Two Picassos up for sale at Sotheby's

Written By DNA Web Team | Updated:

Sotheby's evening sale of impressionist and modern art on November 7 will feature two spectacular works by Pablo Picasso.

NEW YORK: Sotheby's evening sale of impressionist and modern art on November 7 will feature two spectacular works by Pablo Picasso.

The finest sculpture by the artist to ever appear at auction, Tête de femme (Dora Maar) and La Lampe, an important work from 1931 that comes directly from the artist's family, will go under the hammer.

Both works, which have never before been offered at auction, will be on view at Sotheby's London from October 7 to 12 and in New York from November 2 to 7 prior to their sale on the evening of November 7 in New York. While Tete de femme (Dora Maar) is expected to sell for $20-30 million, La Lampe is estimated to bring in $25-35 million.

Marie-Thérèse Walter and Dora Maar are the two women who inspired Picasso's art more than any others and their reigns in his life and oeuvre over-lapped.

In these two works we have an illustration of the reciprocal effect that painting and sculpture had upon each other, the transition from the surrealist-inflected and peaceful early 1930s to the gravity of the War Years, and the model as the sensual, pliant object of the artists gaze versus the forceful, challenging personality of Maar.

Viewed together, these great works stimulate as well as elucidate the course of Picasso's art post-Cubism.

"La Lampe, a masterpiece by Picasso which has been kept in the artist's family until now, is one of the key works of the 1930s - a crucial and highly sought-after period in the artist's oeuvre," said Di Donna, senior vice president in Sotheby's Impressionist and Modern Art Department.

"This remarkable and monumental canvas appears to be a vibrantly colourful ode to classicism: a plaster bust, framed and illuminated against the dark archway and surrounded by a garland of leaves. But there is much more to this picture than meets the eye. What we see here, bathed in the warm glow of a gas lamp that hung in his Boisgeloup studio, is the unmistakable likeness of the artist's mistress, Marie-Thérèse Walter," Donna added.

Painted during the summer of 1931, the theme of illumination is timely. It was during these months that Picasso began to cast his artistic spotlight on his young lover, a sensual young blonde whose unveiled presence would raise the suspicions of Picasso's wife the following year.

Up until this point he had only referenced his extramarital affair with Marie-Thérèse in his pictures in code, sometimes imbedding her initials in a composition or rendering her strong, Grecian profile as a feature of the background.

By 1931, Picasso could no longer repress his creative impulse with regard to Marie-Thérèse, and she became the primary focus of his art.

He occupied himself during the first few months of the year with modelling large plaster heads of her likeness. Not stopping there, he even incorporated these sculptures into a series of paintings between 1931 and 1932.

It is one of these plaster heads that we see here, cast in the powerful light of the artist's studio.
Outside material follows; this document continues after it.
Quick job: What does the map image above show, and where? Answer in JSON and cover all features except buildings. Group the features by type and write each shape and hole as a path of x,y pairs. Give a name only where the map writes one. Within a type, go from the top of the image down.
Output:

La Lampe and the others in this series that were to follow it, brought about a revolution in Picasso's art and in his life.

Never before offered at auction, the present work is estimated to sell for $25-35 million. Tête de femme (Dora Maar), a larger-than-life (31.5 inches in height) bust portrait of Dora Maar is one of Picasso's greatest achievements in the medium of sculpture.
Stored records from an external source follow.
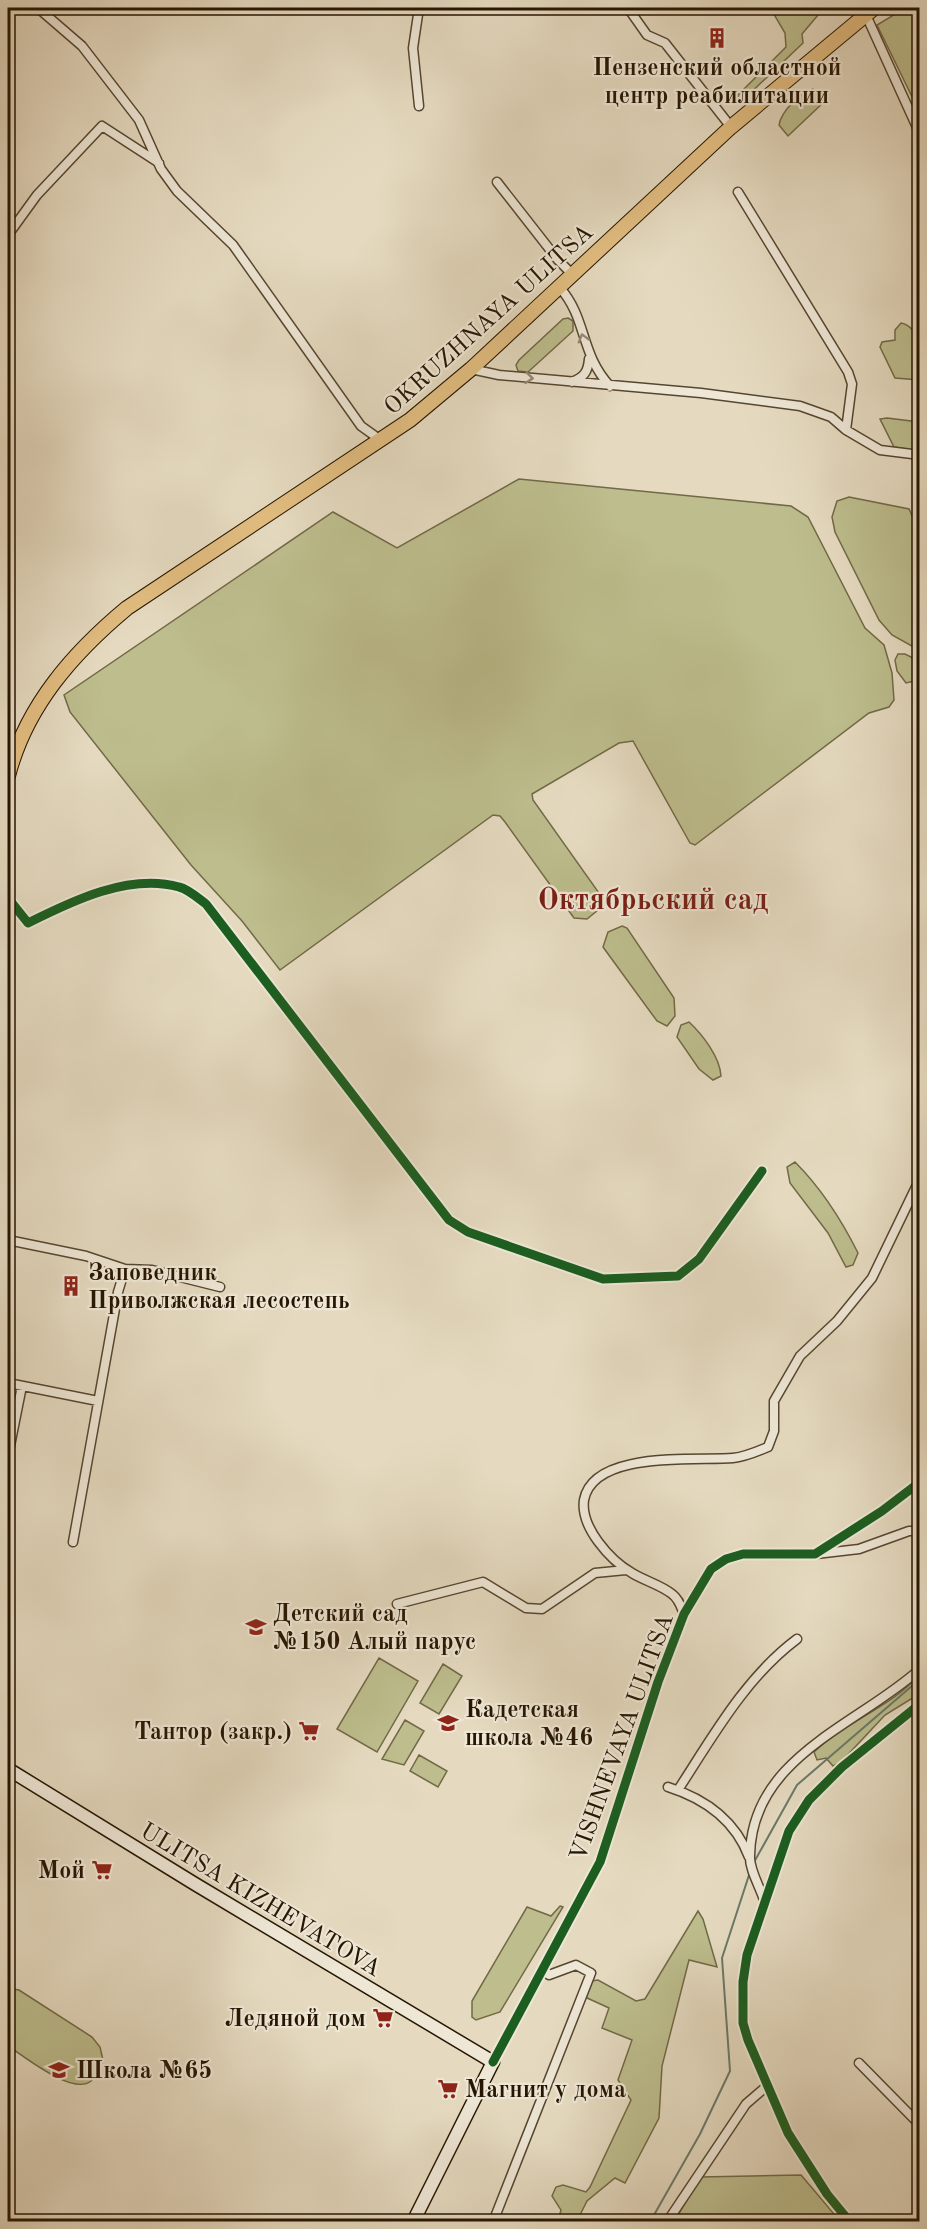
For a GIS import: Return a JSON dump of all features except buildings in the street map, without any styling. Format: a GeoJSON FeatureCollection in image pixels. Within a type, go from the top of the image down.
{"type":"FeatureCollection","features":[{"type":"Feature","properties":{"kind":"main road","name":"OKRUZHNAYA ULITSA"},"geometry":{"type":"LineString","coordinates":[[8,776],[27,724],[48,690],[96,634],[127,608],[188,566],[382,441],[471,369],[731,127],[870,11]]}},
{"type":"Feature","properties":{"kind":"main road","name":"ULITSA KIZHEVATOVA"},"geometry":{"type":"LineString","coordinates":[[8,1769],[231,1906],[494,2062]]}},
{"type":"Feature","properties":{"kind":"main road","name":"VISHNEVAYA ULITSA"},"geometry":{"type":"LineString","coordinates":[[413,2222],[494,2062]]}},
{"type":"Feature","properties":{"kind":"street"},"geometry":{"type":"LineString","coordinates":[[38,8],[90,55],[140,120],[159,163],[177,191],[233,245],[361,426],[382,441]]}},
{"type":"Feature","properties":{"kind":"street"},"geometry":{"type":"LineString","coordinates":[[419,8],[413,48],[419,106]]}},
{"type":"Feature","properties":{"kind":"street"},"geometry":{"type":"LineString","coordinates":[[628,8],[647,35],[665,43],[731,127]]}},
{"type":"Feature","properties":{"kind":"street"},"geometry":{"type":"LineString","coordinates":[[870,11],[874,36],[920,134]]}},
{"type":"Feature","properties":{"kind":"street"},"geometry":{"type":"LineString","coordinates":[[8,235],[37,195],[102,126],[159,163]]}},
{"type":"Feature","properties":{"kind":"street"},"geometry":{"type":"LineString","coordinates":[[497,182],[558,260],[573,275]]}},
{"type":"Feature","properties":{"kind":"street"},"geometry":{"type":"LineString","coordinates":[[738,192],[848,372],[852,384],[846,430]]}},
{"type":"Feature","properties":{"kind":"street"},"geometry":{"type":"LineString","coordinates":[[560,288],[574,305],[589,358],[588,369],[582,378],[572,382]]}},
{"type":"Feature","properties":{"kind":"street"},"geometry":{"type":"LineString","coordinates":[[589,358],[610,386]]}},
{"type":"Feature","properties":{"kind":"street"},"geometry":{"type":"LineString","coordinates":[[471,369],[499,375],[701,393],[800,406],[831,417],[846,430],[880,450],[920,455]]}},
{"type":"Feature","properties":{"kind":"street"},"geometry":{"type":"LineString","coordinates":[[8,898],[28,923],[105,891],[146,882],[181,887],[206,904],[449,1220],[468,1232],[603,1279],[678,1276],[699,1259],[762,1171]]}},
{"type":"Feature","properties":{"kind":"street"},"geometry":{"type":"LineString","coordinates":[[684,1614],[672,1594],[626,1570],[587,1527],[583,1509],[586,1491],[608,1472],[651,1460],[733,1458],[768,1447],[774,1431],[774,1401],[800,1356],[837,1322],[873,1278],[916,1187]]}},
{"type":"Feature","properties":{"kind":"street"},"geometry":{"type":"LineString","coordinates":[[8,1240],[86,1256],[125,1269],[152,1270],[220,1287]]}},
{"type":"Feature","properties":{"kind":"street"},"geometry":{"type":"LineString","coordinates":[[73,1542],[118,1292],[125,1269]]}},
{"type":"Feature","properties":{"kind":"street"},"geometry":{"type":"LineString","coordinates":[[8,1383],[98,1401]]}},
{"type":"Feature","properties":{"kind":"street"},"geometry":{"type":"LineString","coordinates":[[8,1456],[22,1386]]}},
{"type":"Feature","properties":{"kind":"street"},"geometry":{"type":"LineString","coordinates":[[815,1554],[882,1511],[920,1482]]}},
{"type":"Feature","properties":{"kind":"street","name":"VISHNEVAYA ULITSA"},"geometry":{"type":"LineString","coordinates":[[494,2062],[600,1862],[618,1799],[630,1774],[658,1682],[684,1614],[711,1569],[726,1559],[743,1554],[815,1554],[859,1550],[909,1531],[920,1531]]}},
{"type":"Feature","properties":{"kind":"street"},"geometry":{"type":"LineString","coordinates":[[397,1604],[483,1582],[526,1608],[542,1609],[595,1573],[626,1570]]}},
{"type":"Feature","properties":{"kind":"street"},"geometry":{"type":"LineString","coordinates":[[678,1790],[755,1676],[773,1657],[797,1639]]}},
{"type":"Feature","properties":{"kind":"street"},"geometry":{"type":"LineString","coordinates":[[749,1858],[759,1808],[784,1771],[820,1739],[920,1669]]}},
{"type":"Feature","properties":{"kind":"street"},"geometry":{"type":"LineString","coordinates":[[850,2222],[827,2194],[798,2151],[748,2040],[742,2005],[747,1955],[764,1899],[789,1831],[809,1800],[862,1749],[920,1704]]}},
{"type":"Feature","properties":{"kind":"street"},"geometry":{"type":"LineString","coordinates":[[668,1787],[678,1790],[729,1821],[737,1831],[764,1899]]}},
{"type":"Feature","properties":{"kind":"street"},"geometry":{"type":"LineString","coordinates":[[493,2222],[591,1972],[576,1965],[549,1975],[542,1970]]}},
{"type":"Feature","properties":{"kind":"street"},"geometry":{"type":"LineString","coordinates":[[859,2063],[920,2125]]}},
{"type":"Feature","properties":{"kind":"street"},"geometry":{"type":"LineString","coordinates":[[667,2222],[746,2104],[768,2085]]}},
{"type":"Feature","properties":{"kind":"green space"},"geometry":{"type":"Polygon","coordinates":[[[773,8],[824,8],[802,34],[803,43],[742,101],[737,96],[786,47],[785,33],[772,11],[773,8]]]}},
{"type":"Feature","properties":{"kind":"green space"},"geometry":{"type":"Polygon","coordinates":[[[905,8],[919,8],[919,111],[877,25],[905,8]]]}},
{"type":"Feature","properties":{"kind":"green space"},"geometry":{"type":"Polygon","coordinates":[[[813,89],[825,101],[788,136],[779,125],[783,114],[797,98],[813,89]]]}},
{"type":"Feature","properties":{"kind":"green space"},"geometry":{"type":"Polygon","coordinates":[[[568,318],[573,321],[573,331],[528,372],[518,371],[516,365],[519,360],[563,319],[568,318]]]}},
{"type":"Feature","properties":{"kind":"green space"},"geometry":{"type":"Polygon","coordinates":[[[901,323],[908,326],[917,338],[920,356],[919,380],[895,378],[880,347],[882,342],[895,340],[895,330],[901,323]]]}},
{"type":"Feature","properties":{"kind":"green space"},"geometry":{"type":"Polygon","coordinates":[[[880,419],[919,422],[919,451],[894,447],[880,419]]]}},
{"type":"Feature","properties":{"kind":"green space"},"geometry":{"type":"Polygon","coordinates":[[[519,479],[791,506],[808,517],[865,628],[884,645],[892,673],[894,700],[889,707],[869,713],[695,845],[690,843],[633,741],[619,743],[532,794],[533,800],[599,893],[603,906],[587,919],[574,918],[505,822],[500,816],[493,815],[280,970],[242,921],[191,865],[70,712],[64,695],[333,512],[397,548],[519,479]]]}},
{"type":"Feature","properties":{"kind":"green space"},"geometry":{"type":"Polygon","coordinates":[[[849,497],[909,509],[919,531],[919,650],[892,635],[879,620],[835,532],[832,517],[837,501],[849,497]]]}},
{"type":"Feature","properties":{"kind":"green space"},"geometry":{"type":"Polygon","coordinates":[[[898,654],[905,654],[919,661],[919,680],[906,683],[897,671],[895,660],[898,654]]]}},
{"type":"Feature","properties":{"kind":"green space"},"geometry":{"type":"Polygon","coordinates":[[[622,926],[627,928],[674,998],[675,1016],[667,1026],[657,1021],[603,947],[608,932],[622,926]]]}},
{"type":"Feature","properties":{"kind":"green space"},"geometry":{"type":"Polygon","coordinates":[[[689,1022],[705,1039],[717,1061],[721,1076],[713,1080],[699,1069],[677,1037],[681,1025],[689,1022]]]}},
{"type":"Feature","properties":{"kind":"green space"},"geometry":{"type":"Polygon","coordinates":[[[795,1162],[822,1194],[845,1228],[858,1253],[853,1265],[846,1267],[828,1233],[790,1183],[787,1167],[795,1162]]]}},
{"type":"Feature","properties":{"kind":"green space"},"geometry":{"type":"Polygon","coordinates":[[[379,1658],[418,1681],[377,1752],[337,1729],[379,1658]]]}},
{"type":"Feature","properties":{"kind":"green space"},"geometry":{"type":"Polygon","coordinates":[[[443,1664],[462,1676],[439,1714],[420,1703],[443,1664]]]}},
{"type":"Feature","properties":{"kind":"green space"},"geometry":{"type":"Polygon","coordinates":[[[919,1675],[919,1694],[885,1715],[840,1763],[833,1766],[826,1758],[817,1760],[814,1752],[827,1741],[895,1697],[919,1675]]]}},
{"type":"Feature","properties":{"kind":"green space"},"geometry":{"type":"Polygon","coordinates":[[[405,1720],[424,1731],[404,1765],[382,1759],[405,1720]]]}},
{"type":"Feature","properties":{"kind":"green space"},"geometry":{"type":"Polygon","coordinates":[[[419,1755],[447,1771],[438,1787],[410,1771],[419,1755]]]}},
{"type":"Feature","properties":{"kind":"green space"},"geometry":{"type":"Polygon","coordinates":[[[560,1906],[563,1907],[500,2012],[476,2020],[472,2017],[472,2001],[527,1907],[551,1916],[560,1906]]]}},
{"type":"Feature","properties":{"kind":"green space"},"geometry":{"type":"Polygon","coordinates":[[[698,1911],[703,1919],[717,1967],[689,1960],[662,2066],[659,2118],[625,2183],[615,2178],[587,2201],[577,2221],[558,2221],[561,2210],[552,2196],[556,2187],[563,2185],[586,2192],[631,2100],[618,2080],[632,2040],[602,2028],[609,2008],[585,1997],[591,1981],[598,1980],[636,2001],[645,1999],[698,1911]]]}},
{"type":"Feature","properties":{"kind":"green space"},"geometry":{"type":"Polygon","coordinates":[[[8,1988],[19,1990],[92,2037],[100,2047],[103,2060],[91,2081],[83,2084],[61,2079],[8,2046],[8,1988]]]}},
{"type":"Feature","properties":{"kind":"green space"},"geometry":{"type":"Polygon","coordinates":[[[801,2175],[840,2221],[674,2222],[700,2177],[801,2175]]]}},
{"type":"Feature","properties":{"kind":"waterway"},"geometry":{"type":"LineString","coordinates":[[753,1864],[797,1785],[920,1679]]}},
{"type":"Feature","properties":{"kind":"waterway"},"geometry":{"type":"LineString","coordinates":[[650,2222],[700,2134],[730,2071],[722,1958],[750,1872]]}},
{"type":"Feature","properties":{"kind":"cycle path"},"geometry":{"type":"LineString","coordinates":[[8,898],[28,923],[82,898],[121,886],[160,884],[182,888],[193,894],[206,904],[449,1220],[468,1232],[603,1279],[678,1276],[699,1259],[762,1171]]}},
{"type":"Feature","properties":{"kind":"cycle path"},"geometry":{"type":"LineString","coordinates":[[493,2062],[600,1862],[658,1682],[684,1614],[711,1569],[726,1559],[743,1554],[815,1554],[882,1511],[920,1482]]}},
{"type":"Feature","properties":{"kind":"cycle path"},"geometry":{"type":"LineString","coordinates":[[850,2222],[827,2194],[788,2133],[748,2040],[743,2023],[743,1982],[747,1955],[789,1831],[809,1800],[842,1767],[920,1704]]}},
{"type":"Feature","properties":{"kind":"place","name":"Пензенский областной центр реабилитации"},"geometry":{"type":"Point","coordinates":[717,38]}},
{"type":"Feature","properties":{"kind":"place","name":"Заповедник Приволжская лесостепь"},"geometry":{"type":"Point","coordinates":[71,1286]}},
{"type":"Feature","properties":{"kind":"place","name":"Детский сад №150 Алый парус"},"geometry":{"type":"Point","coordinates":[256,1627]}},
{"type":"Feature","properties":{"kind":"place","name":"Кадетская школа №46"},"geometry":{"type":"Point","coordinates":[448,1723]}},
{"type":"Feature","properties":{"kind":"place","name":"Тантор (закр.)"},"geometry":{"type":"Point","coordinates":[309,1731]}},
{"type":"Feature","properties":{"kind":"place","name":"Мой"},"geometry":{"type":"Point","coordinates":[102,1870]}},
{"type":"Feature","properties":{"kind":"place","name":"Ледяной дом"},"geometry":{"type":"Point","coordinates":[383,2018]}},
{"type":"Feature","properties":{"kind":"place","name":"Школа №65"},"geometry":{"type":"Point","coordinates":[59,2070]}},
{"type":"Feature","properties":{"kind":"place","name":"Магнит у дома"},"geometry":{"type":"Point","coordinates":[448,2089]}},
{"type":"Feature","properties":{"kind":"district","name":"Октябрьский сад"},"geometry":{"type":"Point","coordinates":[653,899]}}]}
Its monumental scale, power and authority convey the model's strength of character and imposing presence as a figure in Picasso's life during the war years.

The bronze is also one of the artist's most respectful and idealized portrayals of Dora, rendered without any of the abstraction that characterized his more menacing depictions of her as the weeping woman. Picasso created Tête de Femme (Dora Maar) in 1941 in his studio on the rue des Grands Augustins in Paris.